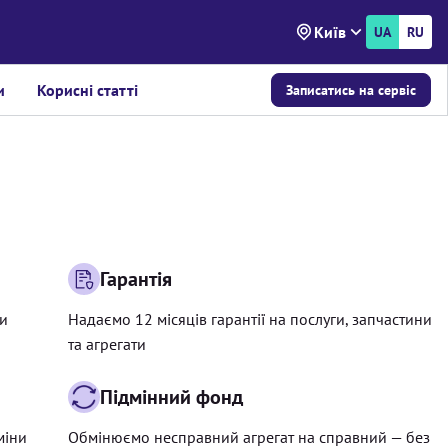
Київ
UA
RU
и
Корисні статті
Записатись на сервіс
Гарантія
ри
Надаємо 12 місяців гарантії на послуги, запчастини
та агрегати
Підмінний фонд
міни
Обмінюємо несправний агрегат на справний — без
☆ ☆ ☆ ☆ ☆ ☆ ☆
• What the exercise asks
Retype the listing above exactly, please. Pictures do not belong in the copy.

• Solution for this exercise
Київ
UA
RU
и
Корисні статті
Записатись на сервіс
Гарантія
ри
Надаємо 12 місяців гарантії на послуги, запчастини
та агрегати
Підмінний фонд
міни
Обмінюємо несправний агрегат на справний — без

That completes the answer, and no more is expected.